Respectfully,
Willow Chance
The woman looks stunned by the clarity of the communication.
Or maybe the intense expression on her face is normal.
Either way, it is a relief that she doesn’t smile.
For a period of time, immeasurable now that nothing can be quantified, my caseworker tries in a variety of ways to convince me to leave with her.
I say nothing.
And I don’t move a muscle other than to take shallow, almost imperceptible breaths.

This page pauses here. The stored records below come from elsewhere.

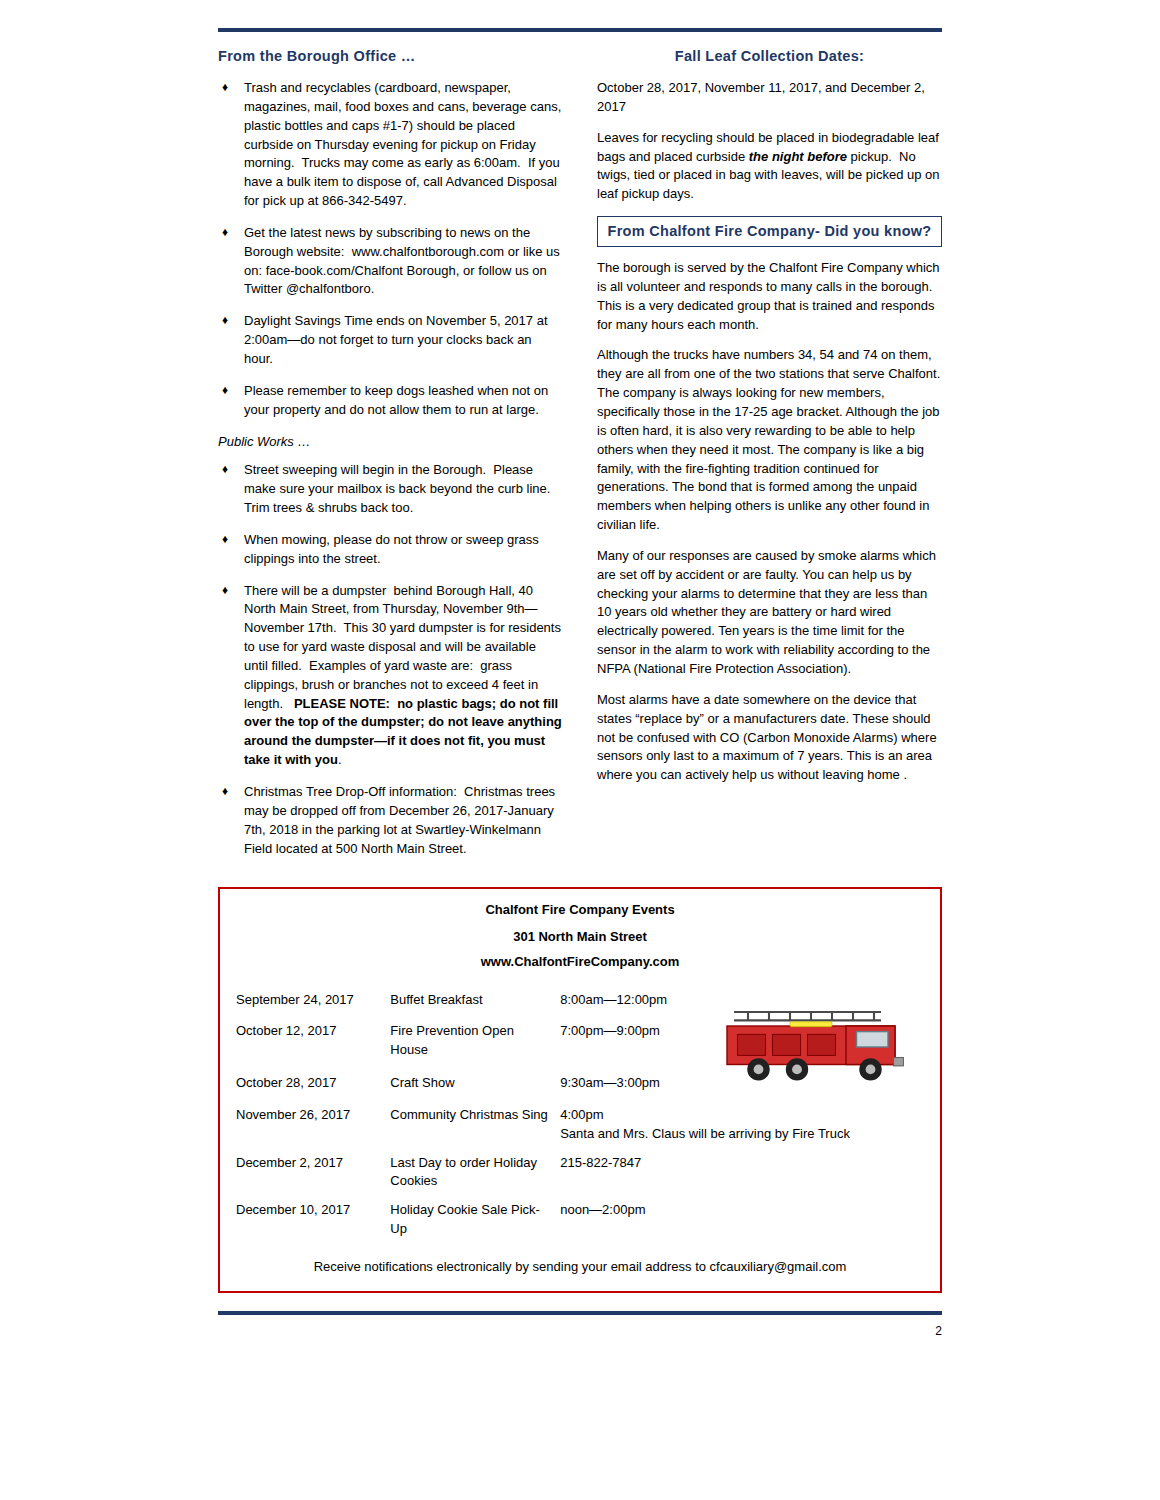From the Borough Office …
Trash and recyclables (cardboard, newspaper, magazines, mail, food boxes and cans, beverage cans, plastic bottles and caps #1-7) should be placed curbside on Thursday evening for pickup on Friday morning. Trucks may come as early as 6:00am. If you have a bulk item to dispose of, call Advanced Disposal for pick up at 866-342-5497.
Get the latest news by subscribing to news on the Borough website: www.chalfontborough.com or like us on: face-book.com/Chalfont Borough, or follow us on Twitter @chalfontboro.
Daylight Savings Time ends on November 5, 2017 at 2:00am—do not forget to turn your clocks back an hour.
Please remember to keep dogs leashed when not on your property and do not allow them to run at large.
Public Works …
Street sweeping will begin in the Borough. Please make sure your mailbox is back beyond the curb line. Trim trees & shrubs back too.
When mowing, please do not throw or sweep grass clippings into the street.
There will be a dumpster behind Borough Hall, 40 North Main Street, from Thursday, November 9th—November 17th. This 30 yard dumpster is for residents to use for yard waste disposal and will be available until filled. Examples of yard waste are: grass clippings, brush or branches not to exceed 4 feet in length. PLEASE NOTE: no plastic bags; do not fill over the top of the dumpster; do not leave anything around the dumpster—if it does not fit, you must take it with you.
Christmas Tree Drop-Off information: Christmas trees may be dropped off from December 26, 2017-January 7th, 2018 in the parking lot at Swartley-Winkelmann Field located at 500 North Main Street.
Fall Leaf Collection Dates:
October 28, 2017, November 11, 2017, and December 2, 2017
Leaves for recycling should be placed in biodegradable leaf bags and placed curbside the night before pickup. No twigs, tied or placed in bag with leaves, will be picked up on leaf pickup days.
From Chalfont Fire Company- Did you know?
The borough is served by the Chalfont Fire Company which is all volunteer and responds to many calls in the borough. This is a very dedicated group that is trained and responds for many hours each month.
Although the trucks have numbers 34, 54 and 74 on them, they are all from one of the two stations that serve Chalfont. The company is always looking for new members, specifically those in the 17-25 age bracket. Although the job is often hard, it is also very rewarding to be able to help others when they need it most. The company is like a big family, with the fire-fighting tradition continued for generations. The bond that is formed among the unpaid members when helping others is unlike any other found in civilian life.
Many of our responses are caused by smoke alarms which are set off by accident or are faulty. You can help us by checking your alarms to determine that they are less than 10 years old whether they are battery or hard wired electrically powered. Ten years is the time limit for the sensor in the alarm to work with reliability according to the NFPA (National Fire Protection Association).
Most alarms have a date somewhere on the device that states “replace by” or a manufacturers date. These should not be confused with CO (Carbon Monoxide Alarms) where sensors only last to a maximum of 7 years. This is an area where you can actively help us without leaving home .
Chalfont Fire Company Events
301 North Main Street
www.ChalfontFireCompany.com
| September 24, 2017 | Buffet Breakfast | 8:00am—12:00pm | |
| October 12, 2017 | Fire Prevention Open House | 7:00pm—9:00pm |
| October 28, 2017 | Craft Show | 9:30am—3:00pm |
| November 26, 2017 | Community Christmas Sing | 4:00pm Santa and Mrs. Claus will be arriving by Fire Truck |
| December 2, 2017 | Last Day to order Holiday Cookies | 215-822-7847 |
| December 10, 2017 | Holiday Cookie Sale Pick-Up | noon—2:00pm |
Receive notifications electronically by sending your email address to cfcauxiliary@gmail.com
2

I know this can be unsettling to people.
I can’t count anymore by 7s, but I can conjugate irregular Latin verbs, and I do this while she speaks to me.
Finally, when it is obvious that none of her talking is working, the woman implies that force is an alternative.
She doesn’t say that she’s going to drag me to her car by my hair if that’s what it takes.
But I get the picture.
And so in the end I have no choice but to go along.
I’m surprised that I have as much trouble as I do saying good-bye to Pattie Nguyen.
She puts her arms around me tight and I wish that she would stay that way.
But of course she can’t.
I don’t say anything, but I guess the tears running down my cheeks do the talking, because Pattie abruptly turns away and goes to the back of the salon. It is the hardest good-bye I’ve ever had.
Yesterday at this time, I didn’t even know her.
Chapter 23
Jamison Children’s Center is the county facility that provides emergency foster care.
Lenore Cole gives me a pamphlet.
I read it, but get the distinct feeling that the place is probably for kids who have parents who hit them or don’t feed them real food because they are too busy taking drugs or stealing something.
As we drive up to the building, I put my index and middle fingers on my carotid artery just behind my ear to take my pulse.
I know for a fact that my heart rate is in some kind of danger zone.
We go inside.
They are processing my paperwork.
When I enter, I see that the doors have locks on both sides. They click shut.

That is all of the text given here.